• PROBLEM:
Without including any images, please transcribe all the lines below exactly.

• SUPPLIED MATERIAL:
-- Opening Marker --
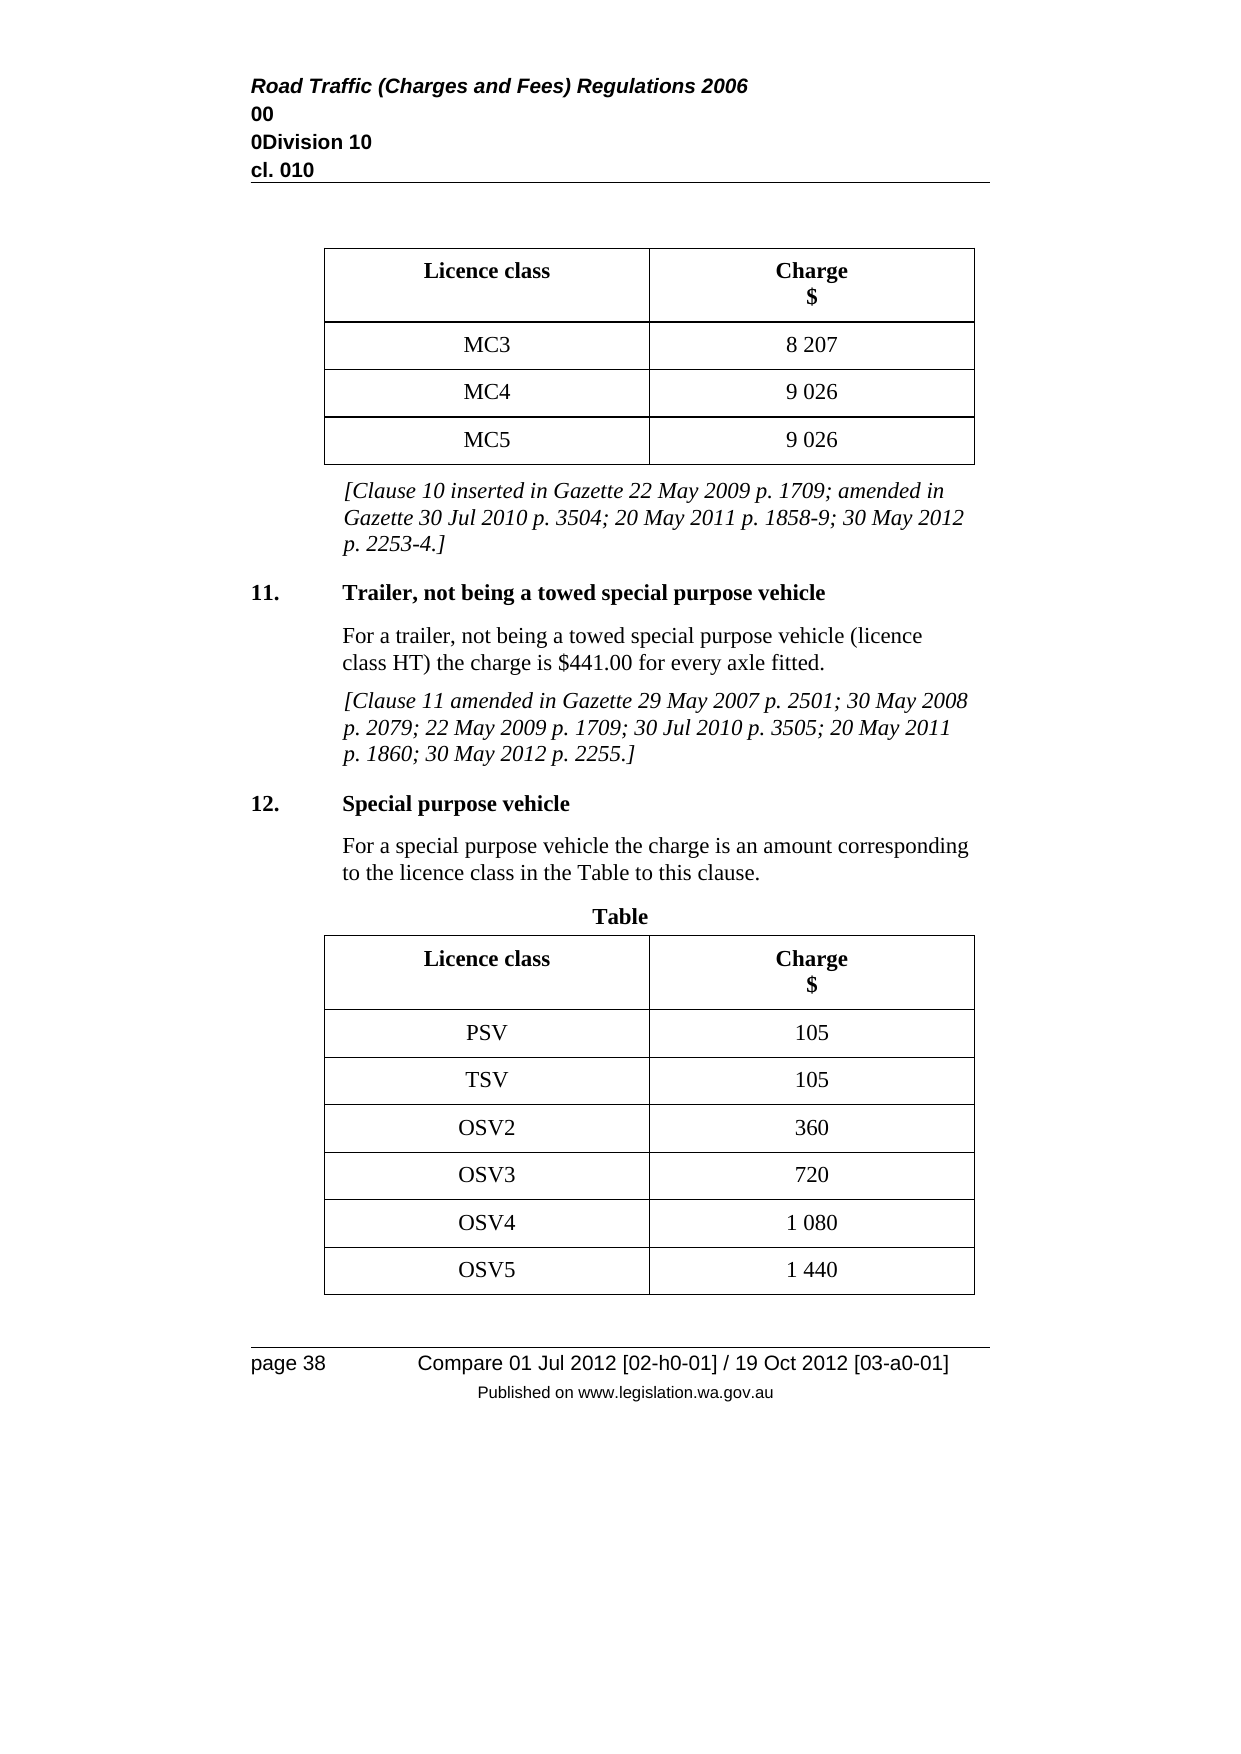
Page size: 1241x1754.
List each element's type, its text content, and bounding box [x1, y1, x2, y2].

table_cell 8 207 [650, 323, 974, 369]
subtitle 11. Trailer, not being a towed special purpose vehicle [251, 579, 990, 606]
subtitle Table [265, 902, 975, 929]
table_cell 9 026 [650, 418, 974, 464]
table_cell OSV2 [325, 1105, 649, 1152]
table_cell 1 440 [650, 1248, 974, 1294]
table_cell OSV3 [325, 1153, 649, 1199]
table_header Charge $ [650, 936, 974, 1009]
table_cell MC3 [325, 323, 649, 369]
table_header Charge $ [650, 249, 974, 321]
table_cell 720 [650, 1153, 974, 1199]
text [Clause 10 inserted in Gazette 22 May 2009 p. 1709; amended in Gazette 30 Jul 2010 p. 3504; 20 May 2011 p. 1858-9; 30 May 2012 p. 2253-4.] [251, 477, 990, 556]
text For a trailer, not being a towed special purpose vehicle (licence class HT) the charge is $441.00 for every axle fitted. [251, 622, 990, 675]
table_cell 105 [650, 1010, 974, 1057]
subtitle 12. Special purpose vehicle [251, 789, 990, 816]
table_cell 1 080 [650, 1200, 974, 1247]
table_cell MC5 [325, 418, 649, 464]
table_cell TSV [325, 1058, 649, 1104]
table_cell 360 [650, 1105, 974, 1152]
table_header Licence class [325, 249, 649, 321]
table_cell 9 026 [650, 370, 974, 416]
text [Clause 11 amended in Gazette 29 May 2007 p. 2501; 30 May 2008 p. 2079; 22 May 2009 p. 1709; 30 Jul 2010 p. 3505; 20 May 2011 p. 1860; 30 May 2012 p. 2255.] [251, 688, 990, 767]
table_cell OSV5 [325, 1248, 649, 1294]
table_cell MC4 [325, 370, 649, 416]
text For a special purpose vehicle the charge is an amount corresponding to the licence class in the Table to this clause. [251, 833, 990, 885]
table_cell OSV4 [325, 1200, 649, 1247]
table_cell 105 [650, 1058, 974, 1104]
table_header Licence class [325, 936, 649, 1009]
table_cell PSV [325, 1010, 649, 1057]
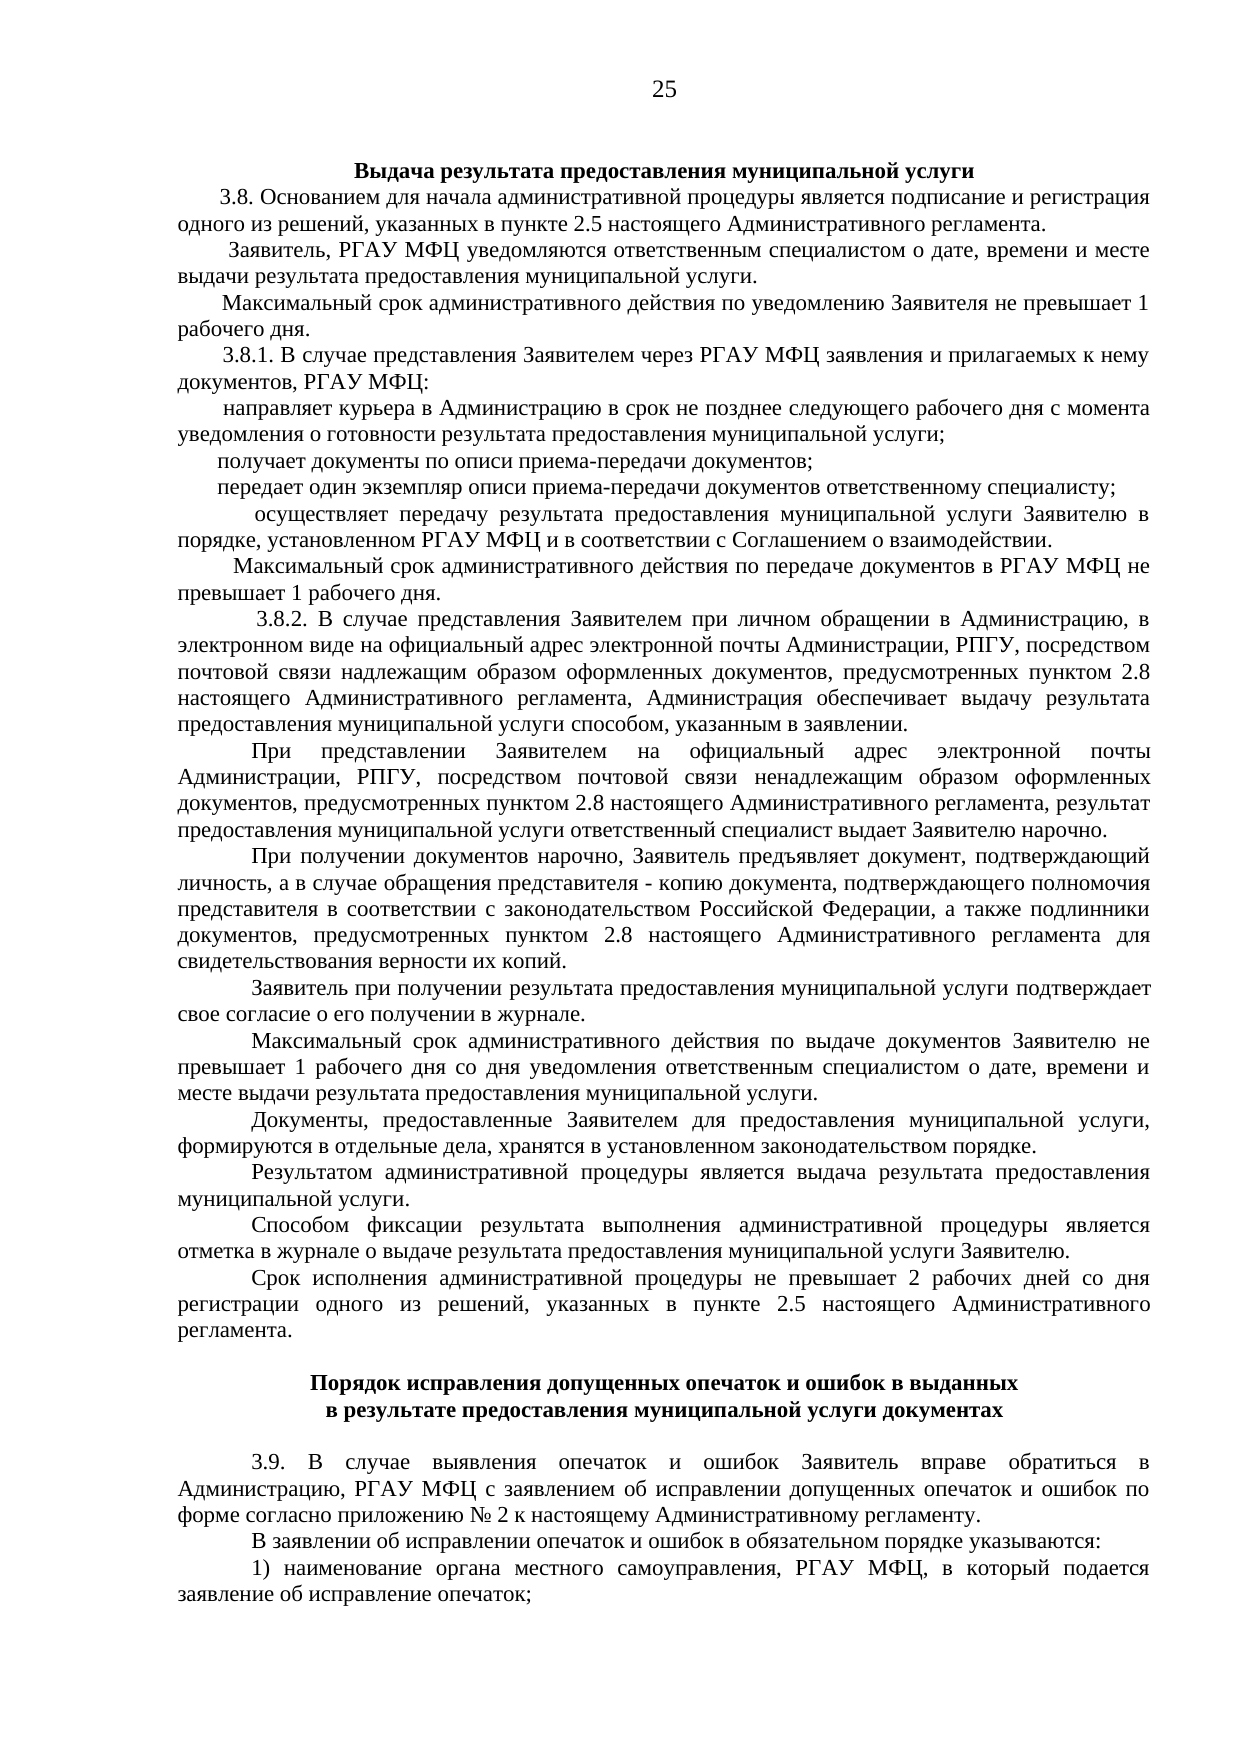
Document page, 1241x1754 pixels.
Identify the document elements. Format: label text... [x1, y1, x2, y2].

text Заявитель, РГАУ МФЦ уведомляются ответственным специалистом о дате, времени и месте выдачи результата предоставления муниципальной услуги. [177, 236, 1152, 289]
text получает документы по описи приема-передачи документов; [177, 447, 1152, 473]
text Срок исполнения административной процедуры не превышает 2 рабочих дней со дня регистрации одного из решений, указанных в пункте 2.5 настоящего Административного регламента. [177, 1264, 1152, 1343]
text При представлении Заявителем на официальный адрес электронной почты Администрации, РПГУ, посредством почтовой связи ненадлежащим образом оформленных документов, предусмотренных пунктом 2.8 настоящего Административного регламента, результат предоставления муниципальной услуги ответственный специалист выдает Заявителю нарочно. [177, 737, 1152, 842]
text Порядок исправления допущенных опечаток и ошибок в выданных [177, 1369, 1152, 1396]
text 3.9. В случае выявления опечаток и ошибок Заявитель вправе обратиться в Администрацию, РГАУ МФЦ с заявлением об исправлении допущенных опечаток и ошибок по форме согласно приложению № 2 к настоящему Административному регламенту. [177, 1448, 1152, 1527]
text 3.8.1. В случае представления Заявителем через РГАУ МФЦ заявления и прилагаемых к нему документов, РГАУ МФЦ: [177, 341, 1152, 394]
text Документы, предоставленные Заявителем для предоставления муниципальной услуги, формируются в отдельные дела, хранятся в установленном законодательством порядке. [177, 1106, 1152, 1158]
text 3.8.2. В случае представления Заявителем при личном обращении в Администрацию, в электронном виде на официальный адрес электронной почты Администрации, РПГУ, посредством почтовой связи надлежащим образом оформленных документов, предусмотренных пунктом 2.8 настоящего Административного регламента, Администрация обеспечивает выдачу результата предоставления муниципальной услуги способом, указанным в заявлении. [177, 605, 1152, 737]
text 3.8. Основанием для начала административной процедуры является подписание и регистрация одного из решений, указанных в пункте 2.5 настоящего Административного регламента. [177, 183, 1152, 236]
text 1) наименование органа местного самоуправления, РГАУ МФЦ, в который подается заявление об исправление опечаток; [177, 1554, 1152, 1606]
text Результатом административной процедуры является выдача результата предоставления муниципальной услуги. [177, 1158, 1152, 1211]
text Максимальный срок административного действия по выдаче документов Заявителю не превышает 1 рабочего дня со дня уведомления ответственным специалистом о дате, времени и месте выдачи результата предоставления муниципальной услуги. [177, 1027, 1152, 1106]
text Выдача результата предоставления муниципальной услуги [177, 157, 1152, 183]
text передает один экземпляр описи приема-передачи документов ответственному специалисту; [177, 473, 1152, 499]
text в результате предоставления муниципальной услуги документах [177, 1396, 1152, 1422]
text Заявитель при получении результата предоставления муниципальной услуги подтверждает свое согласие о его получении в журнале. [177, 974, 1152, 1027]
text В заявлении об исправлении опечаток и ошибок в обязательном порядке указываются: [177, 1527, 1152, 1554]
text Способом фиксации результата выполнения административной процедуры является отметка в журнале о выдаче результата предоставления муниципальной услуги Заявителю. [177, 1211, 1152, 1264]
text осуществляет передачу результата предоставления муниципальной услуги Заявителю в порядке, установленном РГАУ МФЦ и в соответствии с Соглашением о взаимодействии. [177, 499, 1152, 552]
text направляет курьера в Администрацию в срок не позднее следующего рабочего дня с момента уведомления о готовности результата предоставления муниципальной услуги; [177, 394, 1152, 447]
text При получении документов нарочно, Заявитель предъявляет документ, подтверждающий личность, а в случае обращения представителя - копию документа, подтверждающего полномочия представителя в соответствии с законодательством Российской Федерации, а также подлинники документов, предусмотренных пунктом 2.8 настоящего Административного регламента для свидетельствования верности их копий. [177, 842, 1152, 974]
text Максимальный срок административного действия по уведомлению Заявителя не превышает 1 рабочего дня. [177, 289, 1152, 341]
text Максимальный срок административного действия по передаче документов в РГАУ МФЦ не превышает 1 рабочего дня. [177, 552, 1152, 605]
-- Closing Marker --
• RESPONSE BOX:
Page size: 1241x1754.
List each element's type, its text content, and bounding box [x1, y1, x2, y2].

table_cell 8 207 [650, 323, 974, 369]
subtitle 11. Trailer, not being a towed special purpose vehicle [251, 579, 990, 606]
subtitle Table [265, 902, 975, 929]
table_cell 9 026 [650, 418, 974, 464]
table_cell OSV2 [325, 1105, 649, 1152]
table_cell 1 440 [650, 1248, 974, 1294]
table_cell OSV3 [325, 1153, 649, 1199]
table_header Charge $ [650, 936, 974, 1009]
table_cell MC3 [325, 323, 649, 369]
table_header Charge $ [650, 249, 974, 321]
table_cell 720 [650, 1153, 974, 1199]
text [Clause 10 inserted in Gazette 22 May 2009 p. 1709; amended in Gazette 30 Jul 2010 p. 3504; 20 May 2011 p. 1858-9; 30 May 2012 p. 2253-4.] [251, 477, 990, 556]
text For a trailer, not being a towed special purpose vehicle (licence class HT) the charge is $441.00 for every axle fitted. [251, 622, 990, 675]
table_cell 105 [650, 1010, 974, 1057]
subtitle 12. Special purpose vehicle [251, 789, 990, 816]
table_cell 1 080 [650, 1200, 974, 1247]
table_cell MC5 [325, 418, 649, 464]
table_cell TSV [325, 1058, 649, 1104]
table_cell 360 [650, 1105, 974, 1152]
table_header Licence class [325, 249, 649, 321]
table_cell 9 026 [650, 370, 974, 416]
text [Clause 11 amended in Gazette 29 May 2007 p. 2501; 30 May 2008 p. 2079; 22 May 2009 p. 1709; 30 Jul 2010 p. 3505; 20 May 2011 p. 1860; 30 May 2012 p. 2255.] [251, 688, 990, 767]
table_cell OSV5 [325, 1248, 649, 1294]
table_cell MC4 [325, 370, 649, 416]
text For a special purpose vehicle the charge is an amount corresponding to the licence class in the Table to this clause. [251, 833, 990, 885]
table_cell OSV4 [325, 1200, 649, 1247]
table_cell 105 [650, 1058, 974, 1104]
table_header Licence class [325, 936, 649, 1009]
table_cell PSV [325, 1010, 649, 1057]
Document page, 1241x1754 pixels.
Identify the document elements. Format: label text... [x1, y1, x2, y2].

text Заявитель, РГАУ МФЦ уведомляются ответственным специалистом о дате, времени и месте выдачи результата предоставления муниципальной услуги. [177, 236, 1152, 289]
text получает документы по описи приема-передачи документов; [177, 447, 1152, 473]
text Срок исполнения административной процедуры не превышает 2 рабочих дней со дня регистрации одного из решений, указанных в пункте 2.5 настоящего Административного регламента. [177, 1264, 1152, 1343]
text При представлении Заявителем на официальный адрес электронной почты Администрации, РПГУ, посредством почтовой связи ненадлежащим образом оформленных документов, предусмотренных пунктом 2.8 настоящего Административного регламента, результат предоставления муниципальной услуги ответственный специалист выдает Заявителю нарочно. [177, 737, 1152, 842]
text Порядок исправления допущенных опечаток и ошибок в выданных [177, 1369, 1152, 1396]
text 3.9. В случае выявления опечаток и ошибок Заявитель вправе обратиться в Администрацию, РГАУ МФЦ с заявлением об исправлении допущенных опечаток и ошибок по форме согласно приложению № 2 к настоящему Административному регламенту. [177, 1448, 1152, 1527]
text 3.8.1. В случае представления Заявителем через РГАУ МФЦ заявления и прилагаемых к нему документов, РГАУ МФЦ: [177, 341, 1152, 394]
text Документы, предоставленные Заявителем для предоставления муниципальной услуги, формируются в отдельные дела, хранятся в установленном законодательством порядке. [177, 1106, 1152, 1158]
text 3.8.2. В случае представления Заявителем при личном обращении в Администрацию, в электронном виде на официальный адрес электронной почты Администрации, РПГУ, посредством почтовой связи надлежащим образом оформленных документов, предусмотренных пунктом 2.8 настоящего Административного регламента, Администрация обеспечивает выдачу результата предоставления муниципальной услуги способом, указанным в заявлении. [177, 605, 1152, 737]
text 3.8. Основанием для начала административной процедуры является подписание и регистрация одного из решений, указанных в пункте 2.5 настоящего Административного регламента. [177, 183, 1152, 236]
text 1) наименование органа местного самоуправления, РГАУ МФЦ, в который подается заявление об исправление опечаток; [177, 1554, 1152, 1606]
text Результатом административной процедуры является выдача результата предоставления муниципальной услуги. [177, 1158, 1152, 1211]
text Максимальный срок административного действия по выдаче документов Заявителю не превышает 1 рабочего дня со дня уведомления ответственным специалистом о дате, времени и месте выдачи результата предоставления муниципальной услуги. [177, 1027, 1152, 1106]
text Выдача результата предоставления муниципальной услуги [177, 157, 1152, 183]
text передает один экземпляр описи приема-передачи документов ответственному специалисту; [177, 473, 1152, 499]
text в результате предоставления муниципальной услуги документах [177, 1396, 1152, 1422]
text Заявитель при получении результата предоставления муниципальной услуги подтверждает свое согласие о его получении в журнале. [177, 974, 1152, 1027]
text В заявлении об исправлении опечаток и ошибок в обязательном порядке указываются: [177, 1527, 1152, 1554]
text Способом фиксации результата выполнения административной процедуры является отметка в журнале о выдаче результата предоставления муниципальной услуги Заявителю. [177, 1211, 1152, 1264]
text осуществляет передачу результата предоставления муниципальной услуги Заявителю в порядке, установленном РГАУ МФЦ и в соответствии с Соглашением о взаимодействии. [177, 499, 1152, 552]
text направляет курьера в Администрацию в срок не позднее следующего рабочего дня с момента уведомления о готовности результата предоставления муниципальной услуги; [177, 394, 1152, 447]
text При получении документов нарочно, Заявитель предъявляет документ, подтверждающий личность, а в случае обращения представителя - копию документа, подтверждающего полномочия представителя в соответствии с законодательством Российской Федерации, а также подлинники документов, предусмотренных пунктом 2.8 настоящего Административного регламента для свидетельствования верности их копий. [177, 842, 1152, 974]
text Максимальный срок административного действия по уведомлению Заявителя не превышает 1 рабочего дня. [177, 289, 1152, 341]
text Максимальный срок административного действия по передаче документов в РГАУ МФЦ не превышает 1 рабочего дня. [177, 552, 1152, 605]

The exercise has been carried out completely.